I told her honestly, “Truthfully, I had no idea I was doing such a thing. Events have… been more than odd than I could have possibly imagined since I’ve left Canterlot. But since we seem to be speaking openly now, I want to know why you’d even have an interest in me in the first place.”

She smiled thinly. “You think you are unworthy of affection?”

“Only curious.”

Luna thought for a moment. “I will admit, my interest for you only came after you had left the castle. Before then, you were some pest that wouldn’t leave and the moment you did, you became something else. Truthfully, I see a bit of me in you. You and I had darkness in our past and we overcame it. We are both not of this time and our understandings of it can only improve. We both love the art of combat and the ways of old.” She paused, before adding quietly, “And perhaps the thought of having someone that would never grow old like everyone else placed you in a warmer light than before.”

I wanted to console her—wrap her in my legs and tell her how sorry I was. But that wasn’t the message I had to leave her with that night.

I said, “Then I’m sorry it’s come to this. Only know I did not mean to hurt you or lead you on. The feelings of others are still something I am growing accustomed to. But know that I will always consider you my friend.”

Luna laughed softly. “First I am labeled ‘heavy’ and then a ‘friend.’ I truly don’t know how much more of this relationship I can take.” She stared at me earnestly. “Now answer my question, as selfish as it is. Why her and not me?”

In my head, I went over all my time spent in Canterlot. It didn’t take me long to come away with my answer.

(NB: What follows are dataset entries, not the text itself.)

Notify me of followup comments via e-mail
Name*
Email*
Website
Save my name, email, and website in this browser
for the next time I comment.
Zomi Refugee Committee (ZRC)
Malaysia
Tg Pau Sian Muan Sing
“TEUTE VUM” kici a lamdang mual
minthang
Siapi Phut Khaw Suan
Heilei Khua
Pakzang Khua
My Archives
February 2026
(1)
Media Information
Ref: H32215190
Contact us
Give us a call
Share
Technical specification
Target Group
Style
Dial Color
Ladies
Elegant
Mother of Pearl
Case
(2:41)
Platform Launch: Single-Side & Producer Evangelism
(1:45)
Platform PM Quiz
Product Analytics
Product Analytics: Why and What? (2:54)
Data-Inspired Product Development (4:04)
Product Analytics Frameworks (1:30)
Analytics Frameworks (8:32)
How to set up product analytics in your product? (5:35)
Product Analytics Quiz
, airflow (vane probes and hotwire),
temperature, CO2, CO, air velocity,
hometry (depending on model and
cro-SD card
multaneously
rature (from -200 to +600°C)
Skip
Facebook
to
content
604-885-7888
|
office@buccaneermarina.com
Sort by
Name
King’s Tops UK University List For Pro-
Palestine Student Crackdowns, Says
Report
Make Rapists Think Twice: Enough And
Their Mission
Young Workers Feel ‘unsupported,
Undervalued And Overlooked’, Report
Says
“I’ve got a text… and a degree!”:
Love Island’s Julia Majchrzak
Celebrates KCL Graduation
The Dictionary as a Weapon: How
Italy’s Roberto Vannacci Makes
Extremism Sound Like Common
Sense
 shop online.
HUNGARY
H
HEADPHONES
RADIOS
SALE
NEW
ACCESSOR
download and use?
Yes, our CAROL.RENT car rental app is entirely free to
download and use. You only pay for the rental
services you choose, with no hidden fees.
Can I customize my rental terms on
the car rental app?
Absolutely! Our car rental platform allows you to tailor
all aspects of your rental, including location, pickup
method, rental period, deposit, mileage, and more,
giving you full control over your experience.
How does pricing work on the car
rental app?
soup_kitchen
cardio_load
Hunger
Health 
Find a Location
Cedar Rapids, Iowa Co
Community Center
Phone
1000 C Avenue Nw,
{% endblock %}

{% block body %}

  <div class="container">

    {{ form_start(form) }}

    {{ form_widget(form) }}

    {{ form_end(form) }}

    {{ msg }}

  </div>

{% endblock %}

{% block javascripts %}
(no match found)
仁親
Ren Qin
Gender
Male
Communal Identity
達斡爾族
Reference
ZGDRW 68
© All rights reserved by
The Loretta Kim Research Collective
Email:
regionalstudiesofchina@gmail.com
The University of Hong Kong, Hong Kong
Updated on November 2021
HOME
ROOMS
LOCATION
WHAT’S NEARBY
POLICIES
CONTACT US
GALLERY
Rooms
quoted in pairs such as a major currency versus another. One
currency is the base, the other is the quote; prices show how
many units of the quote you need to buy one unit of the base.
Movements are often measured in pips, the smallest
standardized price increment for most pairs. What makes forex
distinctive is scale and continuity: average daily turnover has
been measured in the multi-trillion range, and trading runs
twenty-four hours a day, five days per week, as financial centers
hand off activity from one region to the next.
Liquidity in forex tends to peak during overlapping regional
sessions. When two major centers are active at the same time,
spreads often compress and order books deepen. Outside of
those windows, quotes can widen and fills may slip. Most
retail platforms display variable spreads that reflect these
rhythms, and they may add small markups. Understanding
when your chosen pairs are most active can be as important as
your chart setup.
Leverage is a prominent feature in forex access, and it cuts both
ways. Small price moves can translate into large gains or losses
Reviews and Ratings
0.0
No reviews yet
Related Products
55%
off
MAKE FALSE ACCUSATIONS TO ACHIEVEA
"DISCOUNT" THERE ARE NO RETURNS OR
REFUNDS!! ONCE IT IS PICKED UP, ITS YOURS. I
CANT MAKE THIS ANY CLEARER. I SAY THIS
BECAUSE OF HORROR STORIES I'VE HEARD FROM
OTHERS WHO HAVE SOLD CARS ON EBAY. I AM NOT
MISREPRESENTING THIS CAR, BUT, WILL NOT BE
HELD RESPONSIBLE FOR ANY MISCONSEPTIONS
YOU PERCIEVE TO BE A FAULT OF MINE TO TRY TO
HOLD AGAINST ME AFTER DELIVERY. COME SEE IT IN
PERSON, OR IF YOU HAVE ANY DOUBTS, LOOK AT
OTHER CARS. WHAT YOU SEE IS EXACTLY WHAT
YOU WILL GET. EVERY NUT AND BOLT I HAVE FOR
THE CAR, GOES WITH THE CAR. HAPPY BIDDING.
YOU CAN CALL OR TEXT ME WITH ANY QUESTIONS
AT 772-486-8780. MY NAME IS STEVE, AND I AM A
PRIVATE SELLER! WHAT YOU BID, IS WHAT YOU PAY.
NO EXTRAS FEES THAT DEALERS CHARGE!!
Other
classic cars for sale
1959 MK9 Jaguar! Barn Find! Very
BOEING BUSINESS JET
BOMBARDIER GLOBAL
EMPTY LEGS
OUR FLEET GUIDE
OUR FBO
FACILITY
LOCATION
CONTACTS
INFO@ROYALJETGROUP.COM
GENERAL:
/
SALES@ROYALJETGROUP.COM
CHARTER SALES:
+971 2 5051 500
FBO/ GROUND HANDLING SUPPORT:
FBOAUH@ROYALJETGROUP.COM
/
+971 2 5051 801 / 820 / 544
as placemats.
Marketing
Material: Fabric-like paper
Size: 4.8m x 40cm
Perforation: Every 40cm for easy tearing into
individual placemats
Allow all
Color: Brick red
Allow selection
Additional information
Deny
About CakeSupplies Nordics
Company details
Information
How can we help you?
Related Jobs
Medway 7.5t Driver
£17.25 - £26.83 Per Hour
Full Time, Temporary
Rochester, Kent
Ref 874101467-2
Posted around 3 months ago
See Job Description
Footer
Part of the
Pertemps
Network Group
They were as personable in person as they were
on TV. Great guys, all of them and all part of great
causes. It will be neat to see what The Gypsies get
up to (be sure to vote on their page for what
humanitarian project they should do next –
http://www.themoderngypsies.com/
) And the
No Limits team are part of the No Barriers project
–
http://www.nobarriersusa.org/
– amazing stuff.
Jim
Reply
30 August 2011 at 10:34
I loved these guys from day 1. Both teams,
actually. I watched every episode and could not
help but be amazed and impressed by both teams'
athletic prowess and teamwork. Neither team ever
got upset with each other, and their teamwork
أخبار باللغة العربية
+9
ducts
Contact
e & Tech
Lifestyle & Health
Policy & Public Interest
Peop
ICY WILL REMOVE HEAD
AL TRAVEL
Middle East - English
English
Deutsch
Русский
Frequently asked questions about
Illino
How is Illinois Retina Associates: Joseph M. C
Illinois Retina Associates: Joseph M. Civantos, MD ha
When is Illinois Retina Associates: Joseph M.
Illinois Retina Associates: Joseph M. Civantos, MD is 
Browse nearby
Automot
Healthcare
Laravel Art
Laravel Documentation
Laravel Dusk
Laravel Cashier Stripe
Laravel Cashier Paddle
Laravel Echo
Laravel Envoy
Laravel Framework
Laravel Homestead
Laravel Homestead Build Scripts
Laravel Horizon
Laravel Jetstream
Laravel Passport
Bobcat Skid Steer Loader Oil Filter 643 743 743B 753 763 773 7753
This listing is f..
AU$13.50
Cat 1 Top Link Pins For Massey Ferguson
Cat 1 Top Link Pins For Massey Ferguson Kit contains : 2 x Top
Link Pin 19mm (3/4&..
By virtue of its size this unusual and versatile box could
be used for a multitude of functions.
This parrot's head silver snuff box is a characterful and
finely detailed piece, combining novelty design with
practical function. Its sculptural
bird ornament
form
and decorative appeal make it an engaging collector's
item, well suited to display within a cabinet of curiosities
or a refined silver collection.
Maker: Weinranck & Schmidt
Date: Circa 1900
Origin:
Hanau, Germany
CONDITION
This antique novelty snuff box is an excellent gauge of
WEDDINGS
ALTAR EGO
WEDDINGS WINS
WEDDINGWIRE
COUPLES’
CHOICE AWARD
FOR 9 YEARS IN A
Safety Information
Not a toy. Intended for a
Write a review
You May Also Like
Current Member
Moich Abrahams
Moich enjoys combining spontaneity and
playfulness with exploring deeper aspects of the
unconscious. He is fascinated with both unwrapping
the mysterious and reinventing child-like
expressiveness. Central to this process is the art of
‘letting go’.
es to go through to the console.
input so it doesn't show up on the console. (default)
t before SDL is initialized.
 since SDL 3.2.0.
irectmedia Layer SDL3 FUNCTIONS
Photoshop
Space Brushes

I told her, “Because she believed in me from the very beginning. While you turned your head away from me as I re-entered this world, Twilight stood beside me and took every bit of negativity I could give. She made me feel wanted in this new world and in turn I only wanted to be near to her. Before I left that castle, you had hardly cared whether at all I succeeded or went back into the blackened abyss. Only when I was free and had my powers back did I become something you longed for, perhaps as the means to fill a void. And that is one thing I can’t be for you.”

Luna nodded. “You are correct, Sombra. When you first came to Canterlot, I was merely waiting for you to turn or to escape. The thought of you changing for the better seemed impossible.”

“And have I?”

She glanced me over. “A bit. In a good way.” She smiled again. “At least I’ll always have the memory of when I stabbed you with my horn.”

I winced. “I wish you’d remember me with something a bit nicer.”

“Maybe when I feel a little more myself.”

Luna plucked herself from the grass and outstretched her wings. She watched the sky again before turning back. “Until next time, Sombra.”

I stood up next to her. “When will that be?”

“When my nights are again in peril, I would assume. Try your best not to die before I see you again.”

Effortlessly, she flapped into the air and over the hospital roof, not appearing in much of a hurry at all. I think she needed time to ponder and fly.

Trotting back to my bedroom window, I contemplated what sort of disaster would bring the pair of us together again, and if such an event could ever be worth it.